*Texto apresentado*.

Cartas de Baires: arte e paixão no subsolo

Siqueiros e Blanca

 

A Plaza de Mayo tem atrativo secreto:  o mural Exercício Plástico, do mexicano David A. Siqueiros (1896-1974). A obra tem uma história que mistura arte, amor, traição, dinheiro, poder. Está guardado no Museu do Bicentenário, após anos de abandono.

Tudo começou em 1933 quando Siqueiros desembarcou em Buenos Aires acompanhado da mulher, a poeta uruguaia Blanca Luz Brum.

Siqueiros é considerado, junto a Diego Rivera e José Clemente Orozco, um dos pais fundadores da escola muralista mexicana, que proclamou uma arte pública dedicada a temas revolucionários e sociais com o objetivo de inspirar as classes populares.

Aqui, o casal conheceu Natalio Botana, fundador do jornal Crítica e excêntrico milionário argentino. Foi ele quem pediu ao artista que pintasse um mural num porão de sua casa de campo, na periferia de Buenos Aires.

O mexicano aceitou a oferta e convocou três jovens pintores para a empreitada: Antonio Berni, Lino Spilimbergo e Juan Carlos Castagnino – que depois fariam os murais da Galeria Pacifico e dariam início ao movimento muralista argentino. Completava a equipe o cenógrafo uruguaio Enrique Lázaro.

A obra foi executada em apenas três meses e é a única em que Siqueiros driblou a temática política e social. Pintou sua mulher, Blanca, com uma técnica moderna para sua época.

(Entradas de dados salvas)

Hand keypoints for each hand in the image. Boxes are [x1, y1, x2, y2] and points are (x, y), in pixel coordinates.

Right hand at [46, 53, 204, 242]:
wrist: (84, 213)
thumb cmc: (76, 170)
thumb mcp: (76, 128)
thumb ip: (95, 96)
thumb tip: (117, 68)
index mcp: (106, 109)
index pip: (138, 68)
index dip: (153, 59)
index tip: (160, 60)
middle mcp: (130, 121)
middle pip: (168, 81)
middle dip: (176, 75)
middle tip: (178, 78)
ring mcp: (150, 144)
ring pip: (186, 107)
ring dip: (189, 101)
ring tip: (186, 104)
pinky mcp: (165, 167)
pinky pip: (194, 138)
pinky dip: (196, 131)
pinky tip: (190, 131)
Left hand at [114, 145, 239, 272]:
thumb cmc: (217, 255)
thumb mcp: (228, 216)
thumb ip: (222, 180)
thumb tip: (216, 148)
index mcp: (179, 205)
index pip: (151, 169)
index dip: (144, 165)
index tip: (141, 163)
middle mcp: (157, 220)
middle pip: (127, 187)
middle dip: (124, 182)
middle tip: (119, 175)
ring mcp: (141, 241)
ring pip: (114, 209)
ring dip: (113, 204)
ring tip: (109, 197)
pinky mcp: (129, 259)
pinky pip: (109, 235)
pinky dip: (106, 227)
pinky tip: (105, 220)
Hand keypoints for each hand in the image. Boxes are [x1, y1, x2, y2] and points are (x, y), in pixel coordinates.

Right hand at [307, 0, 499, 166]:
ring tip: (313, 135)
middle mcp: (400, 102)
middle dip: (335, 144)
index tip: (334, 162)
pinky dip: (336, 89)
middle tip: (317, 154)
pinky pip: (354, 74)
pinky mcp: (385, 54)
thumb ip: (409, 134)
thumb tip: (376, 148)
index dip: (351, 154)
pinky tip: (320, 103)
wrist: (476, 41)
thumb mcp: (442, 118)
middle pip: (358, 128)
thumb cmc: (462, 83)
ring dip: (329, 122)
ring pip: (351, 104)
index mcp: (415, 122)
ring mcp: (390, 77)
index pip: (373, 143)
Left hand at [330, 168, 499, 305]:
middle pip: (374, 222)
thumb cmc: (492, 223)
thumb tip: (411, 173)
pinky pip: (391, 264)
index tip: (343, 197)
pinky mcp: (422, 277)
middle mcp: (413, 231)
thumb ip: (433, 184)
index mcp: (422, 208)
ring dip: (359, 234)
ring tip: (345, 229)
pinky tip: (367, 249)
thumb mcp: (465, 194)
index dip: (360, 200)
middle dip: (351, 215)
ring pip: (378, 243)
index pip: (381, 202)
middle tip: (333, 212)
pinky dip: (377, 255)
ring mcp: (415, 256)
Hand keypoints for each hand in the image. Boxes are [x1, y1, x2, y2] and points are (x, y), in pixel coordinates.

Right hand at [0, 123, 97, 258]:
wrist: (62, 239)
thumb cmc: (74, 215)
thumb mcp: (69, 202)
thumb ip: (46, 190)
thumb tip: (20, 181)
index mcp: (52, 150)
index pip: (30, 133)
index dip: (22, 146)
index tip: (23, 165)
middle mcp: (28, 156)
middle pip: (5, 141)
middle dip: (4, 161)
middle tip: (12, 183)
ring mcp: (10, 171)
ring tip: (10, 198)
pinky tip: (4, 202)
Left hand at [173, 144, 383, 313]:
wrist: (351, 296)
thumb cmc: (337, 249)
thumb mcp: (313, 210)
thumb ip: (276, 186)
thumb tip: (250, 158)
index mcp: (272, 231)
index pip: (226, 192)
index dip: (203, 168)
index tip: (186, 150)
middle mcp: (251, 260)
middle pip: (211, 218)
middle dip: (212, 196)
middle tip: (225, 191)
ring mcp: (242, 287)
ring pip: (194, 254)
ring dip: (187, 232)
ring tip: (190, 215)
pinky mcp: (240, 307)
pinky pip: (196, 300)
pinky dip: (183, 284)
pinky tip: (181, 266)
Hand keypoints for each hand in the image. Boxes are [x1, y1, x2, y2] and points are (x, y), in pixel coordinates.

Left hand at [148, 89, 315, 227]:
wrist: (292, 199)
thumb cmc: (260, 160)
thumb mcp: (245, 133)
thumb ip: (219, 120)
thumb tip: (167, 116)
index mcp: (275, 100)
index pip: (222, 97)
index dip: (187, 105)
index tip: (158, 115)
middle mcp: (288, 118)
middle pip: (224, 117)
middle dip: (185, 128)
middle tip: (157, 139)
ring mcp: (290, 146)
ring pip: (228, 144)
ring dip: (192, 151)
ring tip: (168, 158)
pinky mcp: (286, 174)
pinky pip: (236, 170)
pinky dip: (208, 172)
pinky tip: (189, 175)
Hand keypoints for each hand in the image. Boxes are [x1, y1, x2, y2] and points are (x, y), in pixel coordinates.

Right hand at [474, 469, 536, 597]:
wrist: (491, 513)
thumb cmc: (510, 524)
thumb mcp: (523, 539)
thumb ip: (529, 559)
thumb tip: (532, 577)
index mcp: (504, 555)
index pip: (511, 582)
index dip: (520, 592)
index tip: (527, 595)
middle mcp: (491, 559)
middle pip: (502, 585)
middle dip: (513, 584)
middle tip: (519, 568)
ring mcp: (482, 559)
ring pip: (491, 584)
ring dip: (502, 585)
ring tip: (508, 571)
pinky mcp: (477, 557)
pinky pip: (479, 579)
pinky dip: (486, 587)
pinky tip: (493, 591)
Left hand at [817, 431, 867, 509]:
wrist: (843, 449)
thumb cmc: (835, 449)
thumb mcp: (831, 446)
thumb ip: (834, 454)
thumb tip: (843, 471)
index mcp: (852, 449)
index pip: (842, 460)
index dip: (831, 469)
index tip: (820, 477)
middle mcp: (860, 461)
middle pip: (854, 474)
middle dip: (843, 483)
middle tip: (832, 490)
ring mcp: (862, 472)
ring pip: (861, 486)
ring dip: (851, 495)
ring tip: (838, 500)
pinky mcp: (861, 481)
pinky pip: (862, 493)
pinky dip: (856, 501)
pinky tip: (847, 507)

*Enunciado*. Continue o texto sobre o mural de Siqueiros, começando logo depois da última frase apresentada.

*Resposta*.
siqueiros ejercicio plastico museu do bicentenario

Adoro esta imagem. A obra esta aí dentro. 

Os artistas substituíram o pincel pelo aerógrafo, o desenho pela fotografia, o óleo pelas resinas sintéticas o banco acadêmico por um ponto de vista arbitrário que se desloca o tempo todo. A intenção era simular uma caixa de cristal afundada na água e visitada por voluptuosas figuras aquáticas.

Para isso, usaram slides que se projetavam de forma oblíqua contra a parede. Como os muros do subsolo eram curvos, as imagens das mulheres nuas se deformavam e os contornos eram traçados a partir dessas imagens.

Blanca não foi somente musa inspiradora: sua figura dotou o mural de um halo de lenda e misticismo. Enquanto Siqueiros pintava o corpo nu de sua mulher no subsolo, Blanca se convertia em amante de Botana. A obra é, dessa forma, também um retrato do fim de um romance.

Pouco tempo depois, Siqueiros apoiou uma greve de trabalhadores e foi expulso do país. Blanca ficou na Argentina, com Botana.

Com a morte do empresário em 1941, a propriedade foi vendida e a mulher do novo dono tentou destruir o trabalho com ácido, por considerá-lo muito pornográfico. Não deu certo. Ela então tapou o mural com cal.

Em 1989 o lugar foi comprado por Héctor Mendizábal, que decidiu resgatar o mural e o separou em cinco pedaços como se fosse um quebra-cabeças, com a intenção de mostrá-la ao mundo.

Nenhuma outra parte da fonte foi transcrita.